His thin undeveloped body drank sleep with insatiable thirst, but it was now necessary for him to get up at half-past three in the morning with darkness and silence making an unreal humming in his drugged ears.

Strange aerial music came fluting out of darkness, or over his slow-wakening senses swept the great waves of symphonic orchestration. Fiend-voices, beautiful and sleep-loud, called down through darkness and light, developing the thread of ancient memory.

Staggering blindly in the whitewashed glare, his eyes, sleep-corded, opened slowly as he was born anew, umbilically cut, from darkness.

Waken, ghost-eared boy, but into darkness. Waken, phantom, O into us. Try, try, O try the way. Open the wall of light. Ghost, ghost, who is the ghost? O lost. Ghost, ghost, who is the ghost? O whisper-tongued laughter. Eugene! Eugene! Here, O here, Eugene. Here, Eugene. The way is here, Eugene. Have you forgotten? The leaf, the rock, the wall of light. Lift up the rock, Eugene, the leaf, the stone, the unfound door. Return, return.

[…]

Far-forested, a horn-note wound. Sea-forested, water-far, the grotted coral sea-far horn-note. The pillioned ladies witch-faced in bottle-green robes saddle-swinging. Merwomen unsealed and lovely in sea-floor colonnades. The hidden land below the rock. The flitting wood-girls growing into bark. Far-faint, as he wakened, they besought him with lessening whir. Then deeper song, fiend-throated, wind-shod. Brother, O brother! They shot down the brink of darkness, gone on the wind like bullets. O lost, and by the wind grieved, ghost, come back again.

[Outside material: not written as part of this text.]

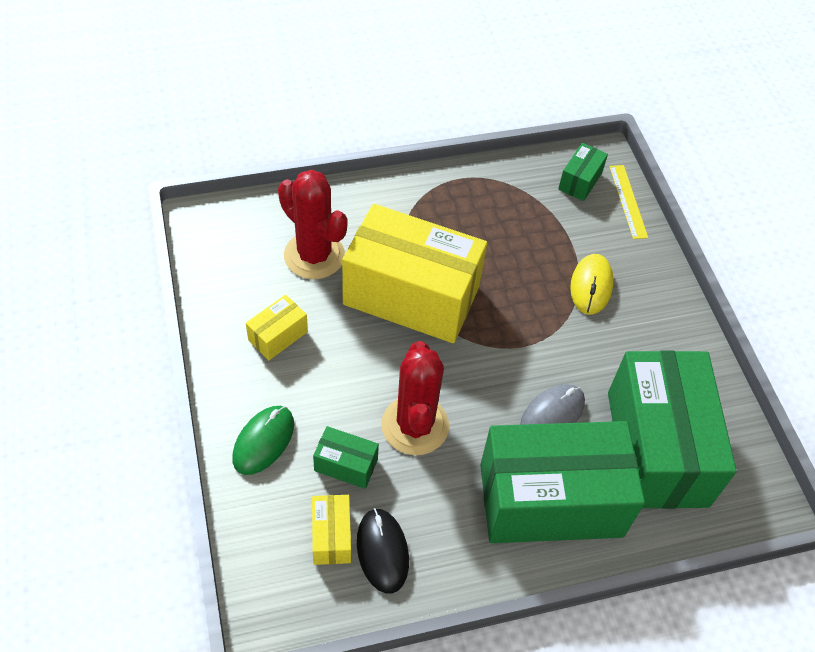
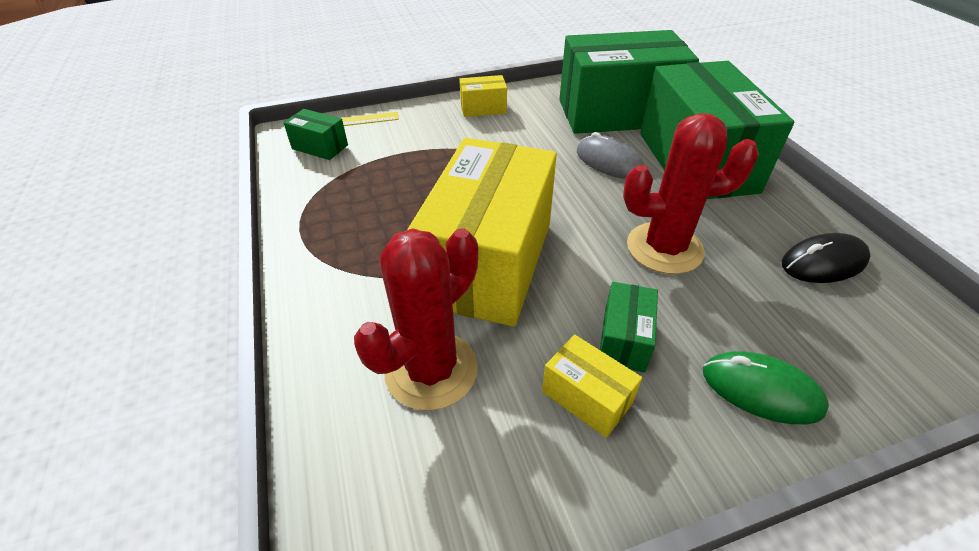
camera: 90 degrees left, 10 degrees down
yellow box [312,495,351,565] -> yellow box moved to [459,75,507,117]
green box [313,426,379,489] -> green box moved to [600,282,658,373]
yellow mouse [570,254,614,315] -> none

He dressed and descended the stairs gently to the back porch.

Eugene grows into his paper-boy role:

At first, the canvas strap of the paper-bag bit cruelly across his slender shoulders. He strained against the galling weight that pulled him earthwards. The first weeks were like a warring nightmare: day after day he fought his way up to liberation. He knew all the sorrow of those who carry weight; he knew, morning by morning, the aerial ecstasy of release. As his load lightened with the progress of his route, his leaning shoulder rose with winged buoyancy, his straining limbs grew light: at the end of his labor his flesh, touched sensuously by fatigue, bounded lightly from the earth. He was Mercury chained by fardels, Ariel bent beneath a pack: freed, his wingshod feet trod brightness. He sailed in air. The rapier stars glinted upon his serfdom: dawn reddened on release. He was like a sailor drowned within the hold, who gropes to life and morning through a hatch; a diver twined desperately in octopal feelers, who cuts himself from death and mounts slowly from the sea-floor into light.

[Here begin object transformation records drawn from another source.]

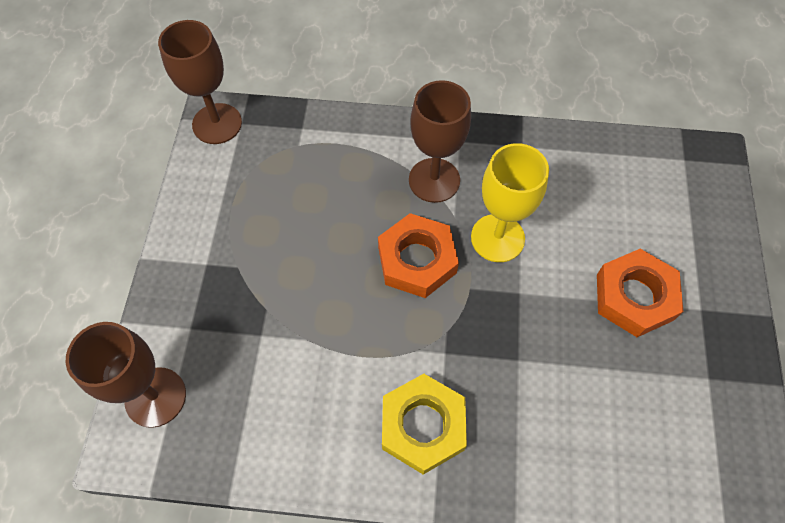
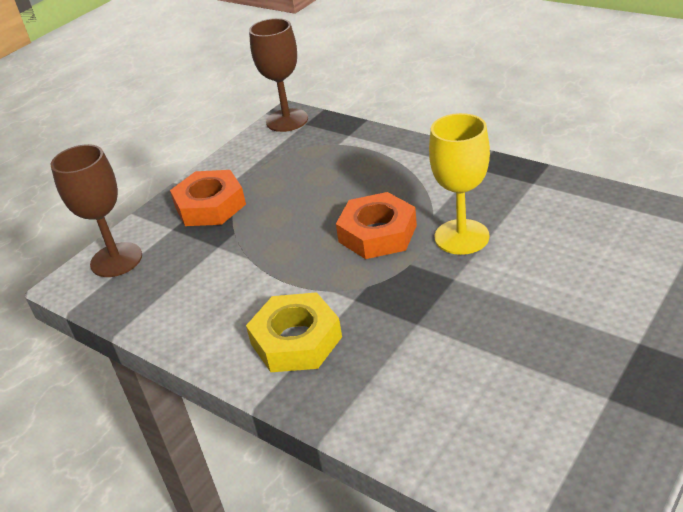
camera: 35 degrees right, 25 degrees down
brown goblet [409,80,471,203] -> none
orange nut [597,249,684,337] -> orange nut moved to [170,170,246,226]

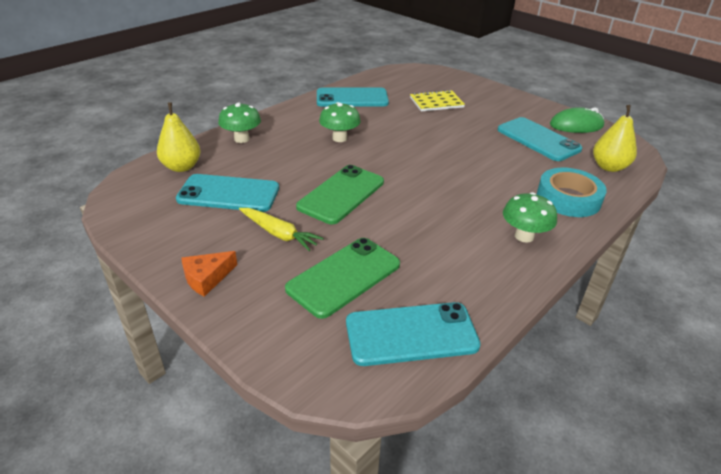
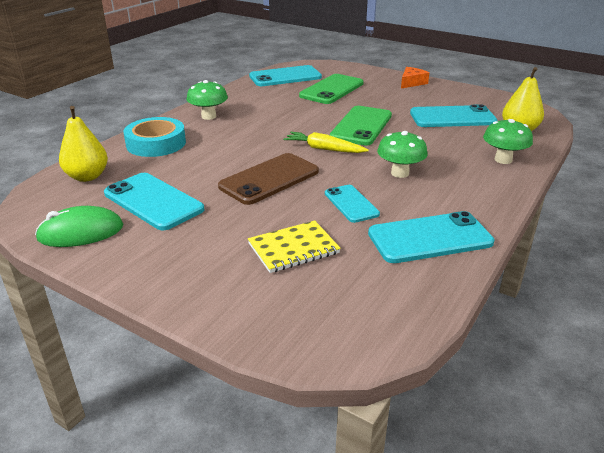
camera: 170 degrees right, 5 degrees down
yellow carrot [239,208,324,251] -> yellow carrot moved to [283,132,369,153]
none -> brown phone [218,153,319,205]
none -> turquoise phone [325,185,380,223]

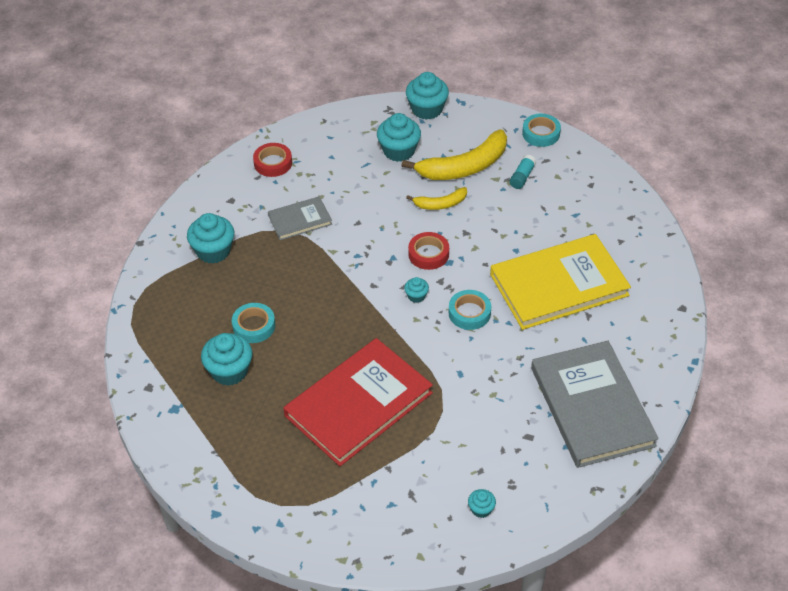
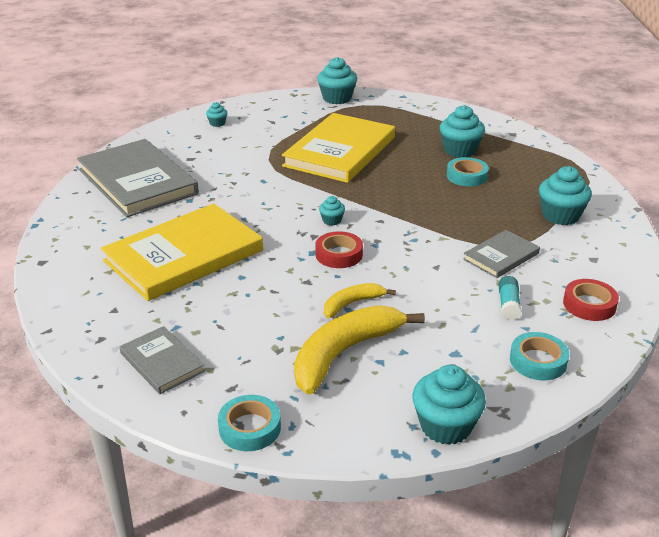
camera: 160 degrees right, 15 degrees down
red book [283,338,433,466] -> yellow book [282,113,395,183]
turquoise cupcake [377,113,421,162] -> turquoise cupcake moved to [317,57,357,104]
turquoise tape [449,290,491,330] -> turquoise tape moved to [510,332,569,380]
turquoise glue stick [510,155,536,189] -> turquoise glue stick moved to [499,276,522,320]
none -> grey book [119,326,205,394]

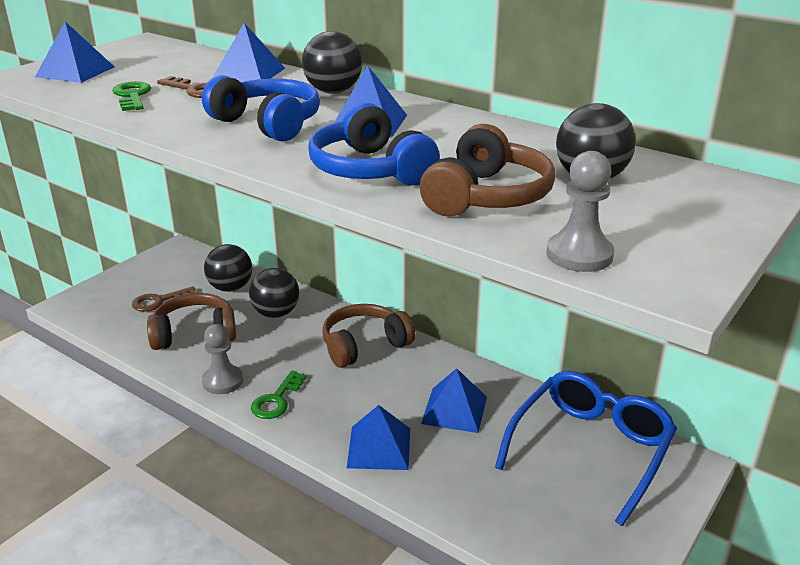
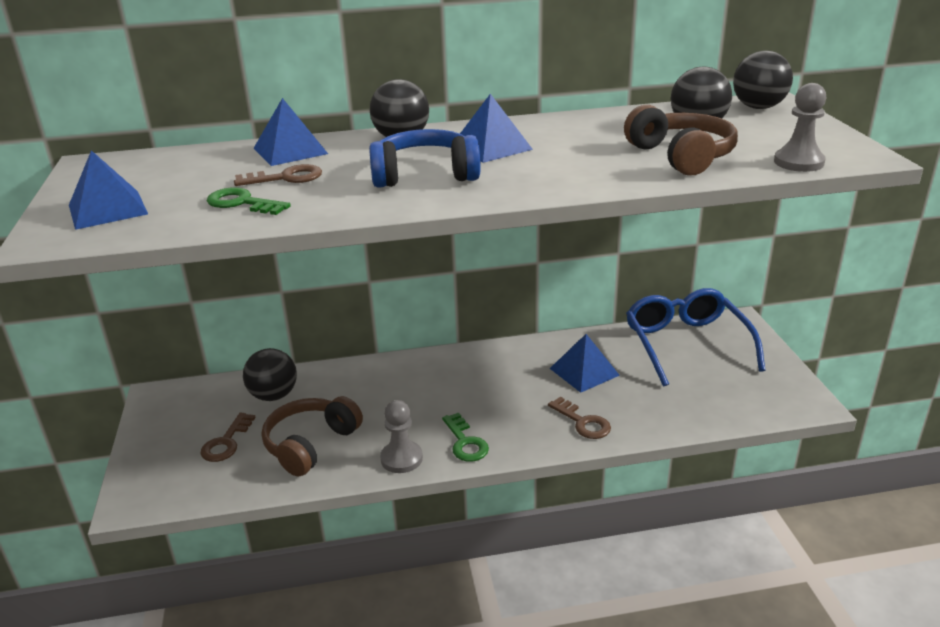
camera: 45 degrees left, 0 degrees up
black ball [249,268,299,318] -> black ball moved to [733,50,793,109]
blue headphones [308,103,440,186] -> none
brown headphones [322,304,415,368] -> none
blue pyramid [347,405,410,470] -> brown key [548,397,611,439]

Within a month a thick hummock of muscle hardened on his shoulder: he bent jubilantly into his work. He had now no fear of failure. His heart lifted like a proud crested cock. He had been dropped among others without favor, and he surpassed them. He was a lord of darkness; he exulted in the lonely sufficiency of his work. He walked into the sprawled chaos of the settlement, the rifleman of news for sleeping men. His fast hands blocked the crackling sheet; he swung his lean arm like a whip. He saw the pale stars drown, and ragged light break open on the hills. […] As the gray tide of morning surged westward he awoke.